Because carotenoids usually exhibit a large interindividual variability in their bioavailability,¹⁶⁴ depending on several host-related factors,²¹ establishing recommended daily allowances for carotenoids on the basis of the relationship between carotenoid intake and their blood or tissue concentrations is sensible at the population level. An important aspect will be to refine our knowledge about the individual determinants of carotenoid bioavailability, further metabolism and carotenoid-metabolite and retinoid-mediated signaling and resulting omics-based disease-marker expression in target tissues to provide possibly more personalized dietary recommendations based on individual characteristics (eg, sex, age, disease state, genetics, eating behavior).

Carotenoid intake recommendations may have to consider individual carotenoids or at least groups of carotenoids with similar effects (ie, relevant chronic health problems related to the respective carotenoid, and possibly the food matrix and bioavailability aspects) in addition to lifestyle factors such as gastrointestinal diseases, age, sex, or smoking status.²¹

However, more data, especially including accepted health and disease markers and including novel omics approaches, including lipidomics, transcriptomics, and proteomics, regarding any potential adverse effects, are needed to establish a better correlation and additional metabolic links between carotenoid intake, carotenoid status, and chronic disease prevention. Instead of dozens of individual studies focusing on selected aspects of the carotenoid-signaling pathway, a highly concerted action is advised involving a critical mass of competent groups in single- or multi-centered human supplementation trial focusing on low, average, and high carotenoid supplementation and targeting multiple relevant end points.

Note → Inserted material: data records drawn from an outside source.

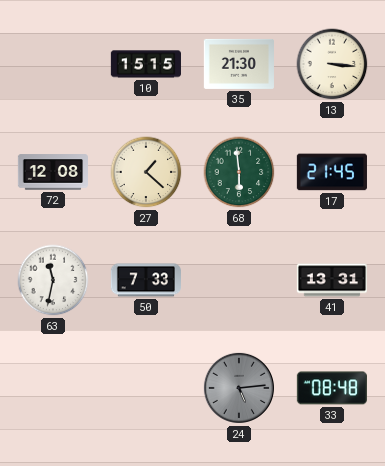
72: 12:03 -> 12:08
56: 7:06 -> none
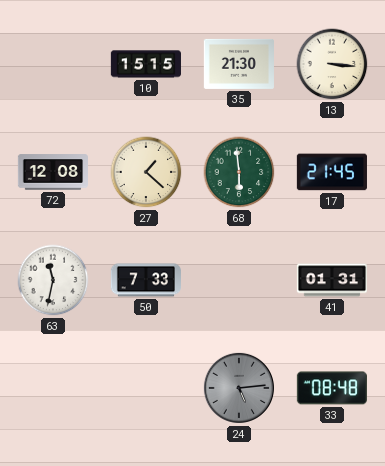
41: 13:31 -> 01:31
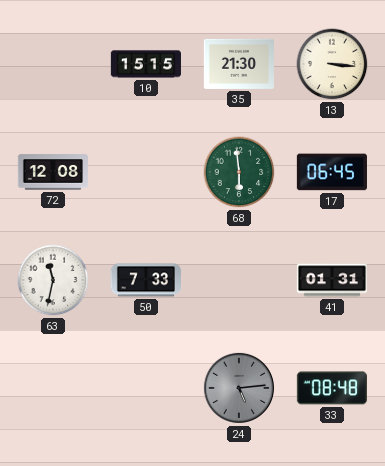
27: 1:22 -> none
17: 21:45 -> 06:45
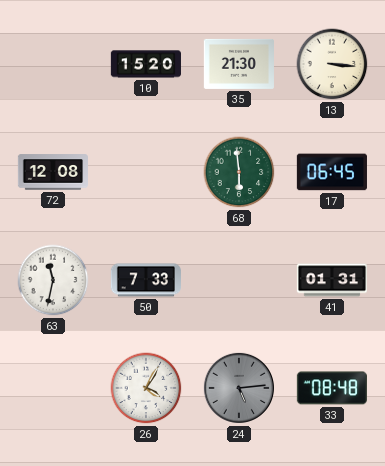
10: 15:15 -> 15:20
26: none -> 4:05
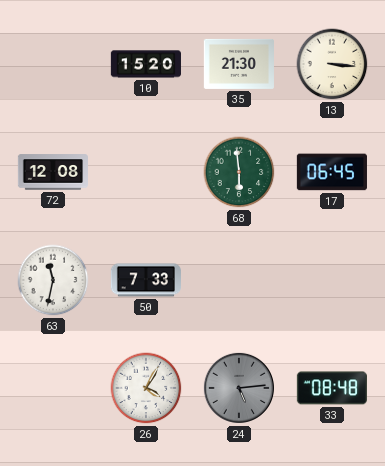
41: 01:31 -> none
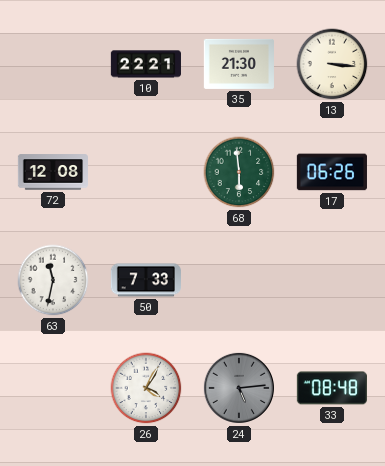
10: 15:20 -> 22:21
17: 06:45 -> 06:26
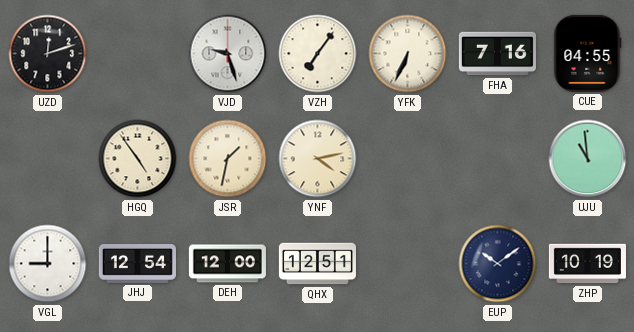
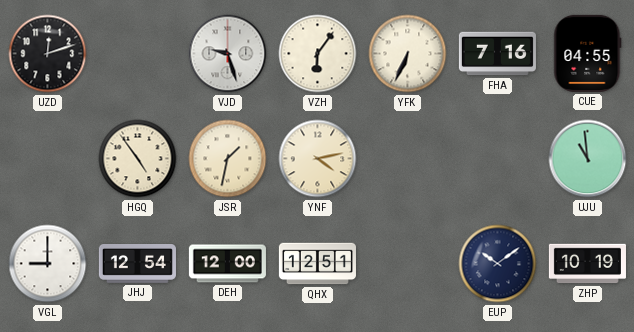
VZH: 7:06 -> 6:06
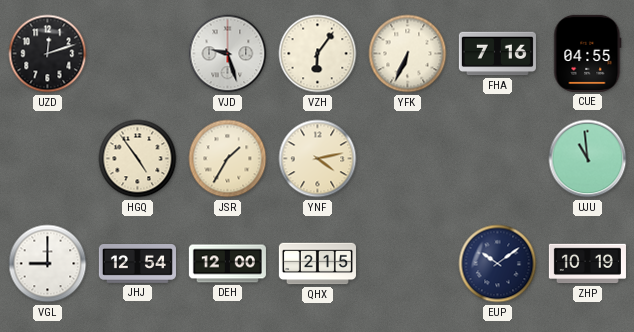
JSR: 1:32 -> 1:35
QHX: 12:51 -> 2:15
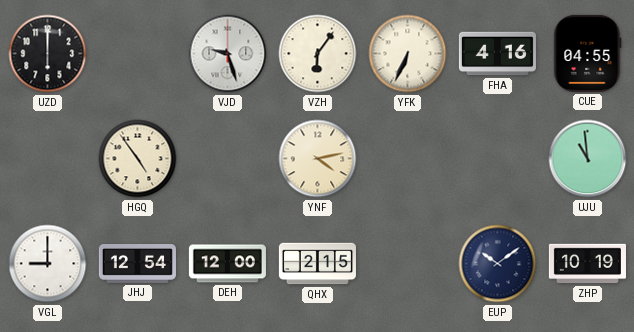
UZD: 12:12 -> 6:00
FHA: 7:16 -> 4:16
JSR: 1:35 -> none
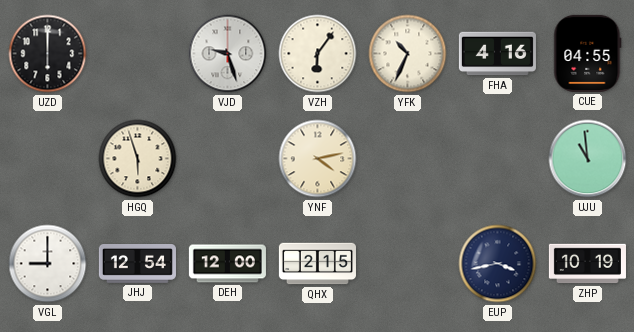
YFK: 6:34 -> 10:34
HGQ: 4:54 -> 5:57
EUP: 10:09 -> 3:43
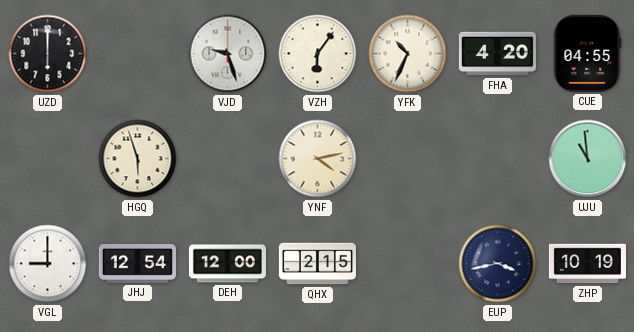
FHA: 4:16 -> 4:20
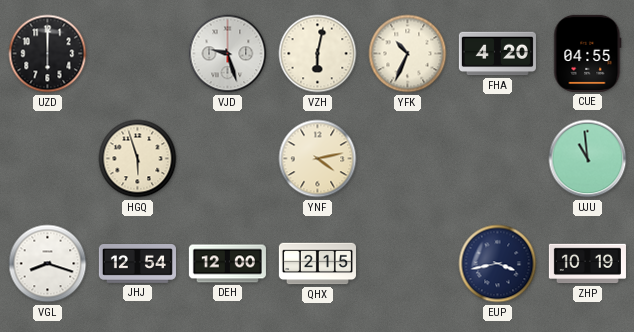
VZH: 6:06 -> 6:02
VGL: 9:00 -> 8:18
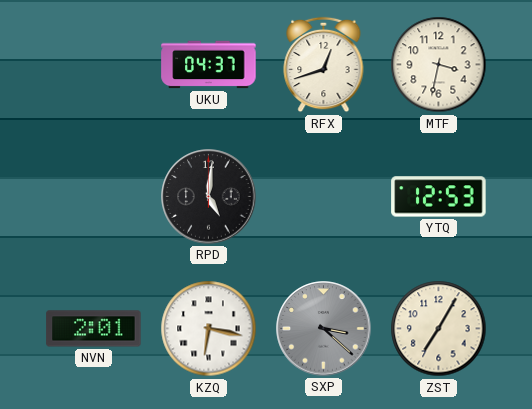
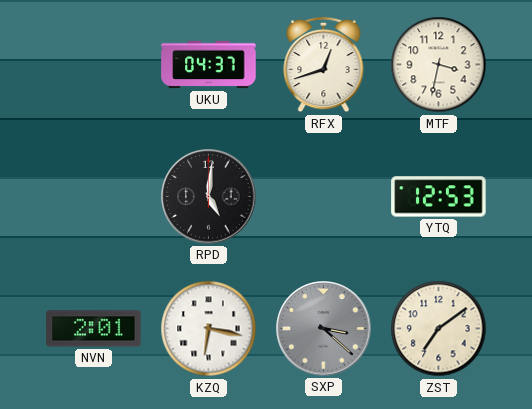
ZST: 7:05 -> 7:09
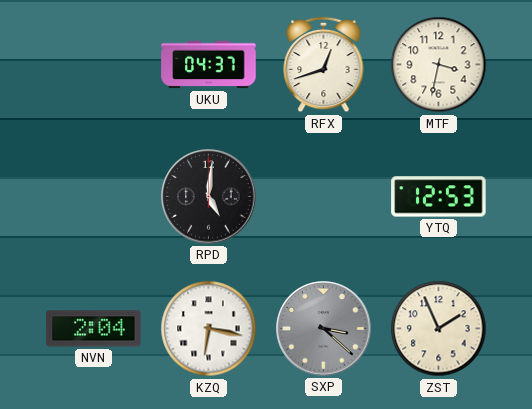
NVN: 2:01 -> 2:04
ZST: 7:09 -> 1:56
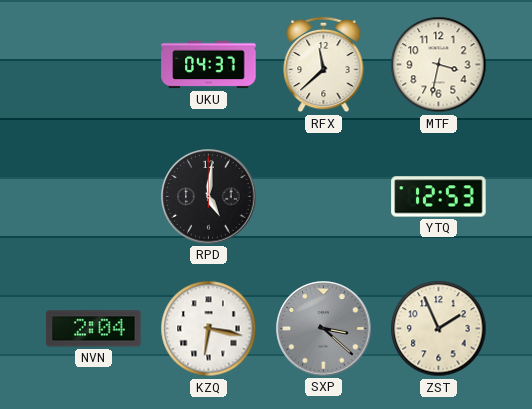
RFX: 12:42 -> 11:38
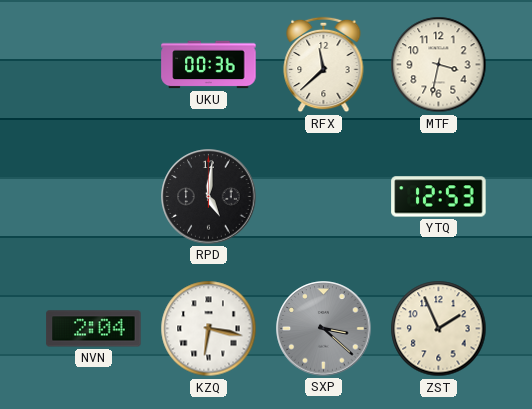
UKU: 04:37 -> 00:36
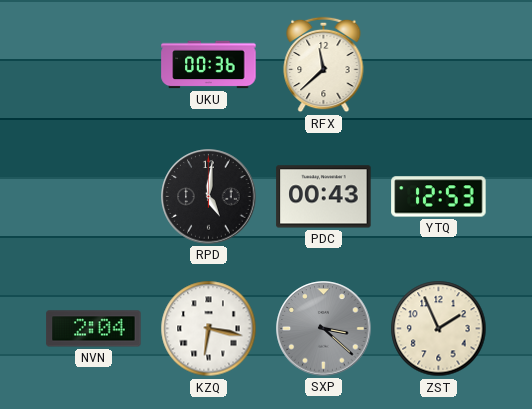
MTF: 3:32 -> none
PDC: none -> 00:43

As a final simple and general take-home message regarding carotenoid intake, the following is suggested: Consumption of a large variety of food items is encouraged* especially combining several green-yellowish, yellow, orange, or pink-red food items, indicating a variety of carotenoids in food, with not too little** or too much^# of each single food component^&$.